## 資料抜粋
▼

道具鍛冶はすぐれた切削性能を追い求めて槌を振るい、鋼を鍛えた。大工たちは思いどおりの工作を実現するために台や柄を自分で作り、調整し、刃先を研磨する。尋常ではない手間をかけて、過去の名工、名人にひけをとらぬよう、ありったけの技と思いを道具に注ぎこむ。
写真家、秋山実の当てる抑制された光に、道具の輪郭と鉄肌が、鍛冶屋の槌跡や成形のヤスリ目が、大工に使い込まれて艶めく台や柄、使い減って変形しつつある刃が、静かに反射する。うるさい演出を極力排し、静かで熱をおびない、輪郭のはっきりしたその写真は、すこし冷たいとさえ感じられる。しかし、人間が使う道具の真実は、その冷たさや異物感にあろう。上手な職人ほど、手の延長ではあっても手そのものではない道具の異物感をこまやかに感知しつつ、仕事をするのだから」(土田昇)
刀工から大工道具鍛冶へ転身した鍛冶名工、千代鶴是秀の幻の傑作、鎬大突鑿「神嶺」はじめ、古くは鎌倉・室町から平成に至るゆたかな鍛冶文化の系譜。半世紀余にわたり貴重な大工道具名品を撮ってきた写真家、秋山実による初の集大成、全222点。

▲

## 課題内容
資料抜粋のうち「道具鍛冶はすぐれた」で始まる段落を、主な事実を残したまま箇条書きにまとめてください。 資料抜粋だけを手がかりにすること。

## 表示された記録
▼

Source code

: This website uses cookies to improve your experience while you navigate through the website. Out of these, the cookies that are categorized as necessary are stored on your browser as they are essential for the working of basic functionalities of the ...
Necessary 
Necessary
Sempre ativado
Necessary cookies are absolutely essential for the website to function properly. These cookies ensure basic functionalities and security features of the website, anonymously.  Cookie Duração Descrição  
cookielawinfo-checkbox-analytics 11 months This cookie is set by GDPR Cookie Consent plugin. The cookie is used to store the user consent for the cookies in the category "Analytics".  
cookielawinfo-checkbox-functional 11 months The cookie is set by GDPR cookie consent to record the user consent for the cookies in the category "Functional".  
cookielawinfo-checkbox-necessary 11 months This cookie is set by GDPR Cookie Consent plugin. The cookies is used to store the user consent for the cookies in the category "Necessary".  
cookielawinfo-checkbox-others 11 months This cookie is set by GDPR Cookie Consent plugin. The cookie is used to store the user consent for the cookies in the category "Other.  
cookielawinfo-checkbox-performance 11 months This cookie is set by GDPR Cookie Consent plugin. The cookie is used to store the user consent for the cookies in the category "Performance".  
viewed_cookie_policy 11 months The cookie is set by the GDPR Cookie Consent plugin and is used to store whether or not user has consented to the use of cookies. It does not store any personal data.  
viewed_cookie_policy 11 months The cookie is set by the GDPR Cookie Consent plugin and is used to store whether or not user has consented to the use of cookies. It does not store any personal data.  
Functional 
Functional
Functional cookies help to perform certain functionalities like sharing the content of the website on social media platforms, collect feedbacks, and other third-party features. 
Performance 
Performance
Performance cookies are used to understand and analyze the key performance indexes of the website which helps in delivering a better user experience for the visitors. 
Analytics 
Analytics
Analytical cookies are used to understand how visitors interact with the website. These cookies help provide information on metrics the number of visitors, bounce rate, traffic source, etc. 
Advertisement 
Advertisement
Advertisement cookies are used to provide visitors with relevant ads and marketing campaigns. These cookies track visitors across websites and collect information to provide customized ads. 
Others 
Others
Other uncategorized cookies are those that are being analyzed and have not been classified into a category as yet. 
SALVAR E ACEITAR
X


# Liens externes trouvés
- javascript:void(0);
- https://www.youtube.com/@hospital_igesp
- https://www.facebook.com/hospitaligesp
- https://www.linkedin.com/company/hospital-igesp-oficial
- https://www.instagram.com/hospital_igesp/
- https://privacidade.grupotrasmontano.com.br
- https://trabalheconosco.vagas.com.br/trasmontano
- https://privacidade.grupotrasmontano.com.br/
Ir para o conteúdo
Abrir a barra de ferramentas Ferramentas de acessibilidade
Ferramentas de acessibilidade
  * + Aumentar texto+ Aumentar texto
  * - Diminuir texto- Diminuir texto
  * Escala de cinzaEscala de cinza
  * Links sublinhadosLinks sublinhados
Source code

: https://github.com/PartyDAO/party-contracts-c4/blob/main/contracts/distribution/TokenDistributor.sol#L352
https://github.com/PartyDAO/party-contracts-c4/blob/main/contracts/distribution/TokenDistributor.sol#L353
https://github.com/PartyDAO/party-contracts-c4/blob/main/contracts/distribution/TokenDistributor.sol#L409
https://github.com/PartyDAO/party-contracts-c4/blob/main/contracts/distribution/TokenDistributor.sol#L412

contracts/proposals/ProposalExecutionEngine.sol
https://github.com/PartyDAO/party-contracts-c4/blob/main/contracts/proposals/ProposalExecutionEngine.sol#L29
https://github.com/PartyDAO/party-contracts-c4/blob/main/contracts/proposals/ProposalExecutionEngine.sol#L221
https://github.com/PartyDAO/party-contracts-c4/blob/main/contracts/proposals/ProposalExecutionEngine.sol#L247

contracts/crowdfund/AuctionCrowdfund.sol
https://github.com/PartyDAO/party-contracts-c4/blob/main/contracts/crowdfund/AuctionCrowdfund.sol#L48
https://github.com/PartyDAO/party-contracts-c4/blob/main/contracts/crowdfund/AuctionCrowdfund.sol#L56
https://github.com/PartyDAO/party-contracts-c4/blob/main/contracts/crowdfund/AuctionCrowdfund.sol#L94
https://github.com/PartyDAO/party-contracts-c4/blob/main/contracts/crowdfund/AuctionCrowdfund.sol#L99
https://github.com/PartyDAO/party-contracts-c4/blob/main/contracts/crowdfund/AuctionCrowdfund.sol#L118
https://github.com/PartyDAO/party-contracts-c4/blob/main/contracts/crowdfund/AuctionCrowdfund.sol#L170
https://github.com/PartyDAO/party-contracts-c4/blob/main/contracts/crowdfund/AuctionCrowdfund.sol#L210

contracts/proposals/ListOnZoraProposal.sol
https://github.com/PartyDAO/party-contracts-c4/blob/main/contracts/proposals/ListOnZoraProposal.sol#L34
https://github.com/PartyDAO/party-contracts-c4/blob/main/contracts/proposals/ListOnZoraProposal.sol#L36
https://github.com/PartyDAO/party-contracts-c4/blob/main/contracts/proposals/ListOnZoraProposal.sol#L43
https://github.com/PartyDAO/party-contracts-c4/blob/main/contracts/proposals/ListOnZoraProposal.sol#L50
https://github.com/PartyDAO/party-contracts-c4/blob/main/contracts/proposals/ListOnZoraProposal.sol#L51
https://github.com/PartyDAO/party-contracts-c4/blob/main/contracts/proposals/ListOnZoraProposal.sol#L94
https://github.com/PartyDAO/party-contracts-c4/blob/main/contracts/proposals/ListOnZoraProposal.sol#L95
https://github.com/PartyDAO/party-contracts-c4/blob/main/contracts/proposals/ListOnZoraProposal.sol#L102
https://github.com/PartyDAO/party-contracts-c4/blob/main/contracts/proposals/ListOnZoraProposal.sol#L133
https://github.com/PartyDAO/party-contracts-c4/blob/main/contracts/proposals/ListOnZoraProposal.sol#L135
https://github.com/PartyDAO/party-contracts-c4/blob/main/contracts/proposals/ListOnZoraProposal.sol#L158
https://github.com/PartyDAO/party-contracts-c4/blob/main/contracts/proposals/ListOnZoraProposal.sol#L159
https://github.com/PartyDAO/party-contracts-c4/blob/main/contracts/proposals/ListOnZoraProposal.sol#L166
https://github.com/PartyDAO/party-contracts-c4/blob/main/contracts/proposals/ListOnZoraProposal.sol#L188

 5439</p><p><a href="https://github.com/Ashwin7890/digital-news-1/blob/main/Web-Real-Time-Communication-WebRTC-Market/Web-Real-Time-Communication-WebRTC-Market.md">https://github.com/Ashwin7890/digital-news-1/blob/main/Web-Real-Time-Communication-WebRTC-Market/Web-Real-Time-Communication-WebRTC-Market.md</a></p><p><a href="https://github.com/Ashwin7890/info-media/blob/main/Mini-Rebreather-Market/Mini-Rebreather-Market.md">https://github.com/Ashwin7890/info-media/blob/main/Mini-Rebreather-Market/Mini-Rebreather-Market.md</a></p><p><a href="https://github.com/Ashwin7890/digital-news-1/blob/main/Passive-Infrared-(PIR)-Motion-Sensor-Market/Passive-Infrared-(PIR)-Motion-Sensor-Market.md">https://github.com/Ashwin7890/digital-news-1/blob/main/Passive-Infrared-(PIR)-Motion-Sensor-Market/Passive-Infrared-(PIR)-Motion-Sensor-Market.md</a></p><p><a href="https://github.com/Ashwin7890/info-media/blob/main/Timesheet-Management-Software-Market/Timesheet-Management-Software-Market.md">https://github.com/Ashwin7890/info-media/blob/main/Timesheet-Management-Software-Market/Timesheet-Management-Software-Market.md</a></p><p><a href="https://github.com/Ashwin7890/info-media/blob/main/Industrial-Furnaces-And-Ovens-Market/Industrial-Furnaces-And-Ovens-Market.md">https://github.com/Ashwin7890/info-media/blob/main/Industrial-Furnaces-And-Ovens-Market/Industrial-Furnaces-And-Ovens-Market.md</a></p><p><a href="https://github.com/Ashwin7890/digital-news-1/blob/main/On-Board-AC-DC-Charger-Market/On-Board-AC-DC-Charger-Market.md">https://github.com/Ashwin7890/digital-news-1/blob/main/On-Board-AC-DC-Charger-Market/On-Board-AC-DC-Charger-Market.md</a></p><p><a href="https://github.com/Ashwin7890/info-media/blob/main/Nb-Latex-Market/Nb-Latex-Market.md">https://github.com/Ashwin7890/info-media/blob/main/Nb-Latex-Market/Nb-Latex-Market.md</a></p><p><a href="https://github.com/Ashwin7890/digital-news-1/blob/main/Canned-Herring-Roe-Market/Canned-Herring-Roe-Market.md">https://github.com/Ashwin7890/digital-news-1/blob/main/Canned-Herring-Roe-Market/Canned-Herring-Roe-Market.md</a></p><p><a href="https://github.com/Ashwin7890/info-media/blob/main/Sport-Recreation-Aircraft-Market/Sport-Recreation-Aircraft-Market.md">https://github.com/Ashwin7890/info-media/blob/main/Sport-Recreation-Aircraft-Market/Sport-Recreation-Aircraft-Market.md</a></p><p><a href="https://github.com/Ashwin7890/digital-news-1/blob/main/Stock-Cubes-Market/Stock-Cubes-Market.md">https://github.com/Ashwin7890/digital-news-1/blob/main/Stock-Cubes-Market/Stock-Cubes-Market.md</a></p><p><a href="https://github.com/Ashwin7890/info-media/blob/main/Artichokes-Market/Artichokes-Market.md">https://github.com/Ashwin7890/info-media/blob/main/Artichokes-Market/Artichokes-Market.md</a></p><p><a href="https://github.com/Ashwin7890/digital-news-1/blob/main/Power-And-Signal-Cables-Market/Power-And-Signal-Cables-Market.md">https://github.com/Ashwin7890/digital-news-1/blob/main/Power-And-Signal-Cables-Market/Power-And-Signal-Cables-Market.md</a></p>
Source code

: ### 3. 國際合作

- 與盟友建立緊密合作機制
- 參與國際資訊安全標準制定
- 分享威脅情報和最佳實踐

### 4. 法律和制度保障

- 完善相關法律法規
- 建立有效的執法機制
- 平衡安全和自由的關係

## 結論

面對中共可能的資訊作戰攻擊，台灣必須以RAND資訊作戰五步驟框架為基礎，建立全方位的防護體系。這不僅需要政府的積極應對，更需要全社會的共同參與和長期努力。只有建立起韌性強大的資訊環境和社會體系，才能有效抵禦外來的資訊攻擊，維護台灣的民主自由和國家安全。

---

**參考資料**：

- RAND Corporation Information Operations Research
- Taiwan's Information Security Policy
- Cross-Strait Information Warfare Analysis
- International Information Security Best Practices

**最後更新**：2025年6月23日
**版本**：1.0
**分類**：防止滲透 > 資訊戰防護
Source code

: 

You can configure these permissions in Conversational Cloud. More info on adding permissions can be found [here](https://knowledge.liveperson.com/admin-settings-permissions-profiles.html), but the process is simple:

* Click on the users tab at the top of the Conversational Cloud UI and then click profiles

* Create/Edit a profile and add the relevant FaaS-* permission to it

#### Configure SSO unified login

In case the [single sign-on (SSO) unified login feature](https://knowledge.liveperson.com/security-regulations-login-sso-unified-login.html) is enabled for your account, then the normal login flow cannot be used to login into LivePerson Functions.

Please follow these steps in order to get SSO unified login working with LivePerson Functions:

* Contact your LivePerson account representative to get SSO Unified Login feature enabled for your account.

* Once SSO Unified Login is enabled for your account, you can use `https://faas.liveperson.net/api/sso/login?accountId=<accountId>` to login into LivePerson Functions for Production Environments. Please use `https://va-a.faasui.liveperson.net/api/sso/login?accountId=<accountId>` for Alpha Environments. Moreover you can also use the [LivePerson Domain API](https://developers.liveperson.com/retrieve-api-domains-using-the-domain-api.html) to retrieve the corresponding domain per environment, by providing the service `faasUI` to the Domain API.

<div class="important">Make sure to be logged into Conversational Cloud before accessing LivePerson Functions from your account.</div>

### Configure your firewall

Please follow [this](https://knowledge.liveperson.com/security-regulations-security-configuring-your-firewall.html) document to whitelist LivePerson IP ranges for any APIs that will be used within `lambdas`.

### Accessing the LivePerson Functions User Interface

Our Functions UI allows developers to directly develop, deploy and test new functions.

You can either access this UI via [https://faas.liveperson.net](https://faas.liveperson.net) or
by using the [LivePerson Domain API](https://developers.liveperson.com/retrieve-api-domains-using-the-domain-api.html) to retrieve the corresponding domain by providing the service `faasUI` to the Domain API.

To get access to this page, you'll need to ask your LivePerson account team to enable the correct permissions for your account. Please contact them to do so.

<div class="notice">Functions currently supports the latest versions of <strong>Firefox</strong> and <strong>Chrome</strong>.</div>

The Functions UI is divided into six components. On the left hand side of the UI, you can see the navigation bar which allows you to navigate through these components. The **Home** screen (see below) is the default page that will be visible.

▲

## 解答
- 道具鍛冶は、すぐれた切削性能を追い求めて槌を振るい、鋼を鍛えた。
- 大工は、思いどおりの工作のために台や柄を自作・調整し、刃先を研磨する。
- 双方とも尋常でない手間をかけ、過去の名工や名人に劣らぬよう、技と思いのすべてを道具に注ぎこむ。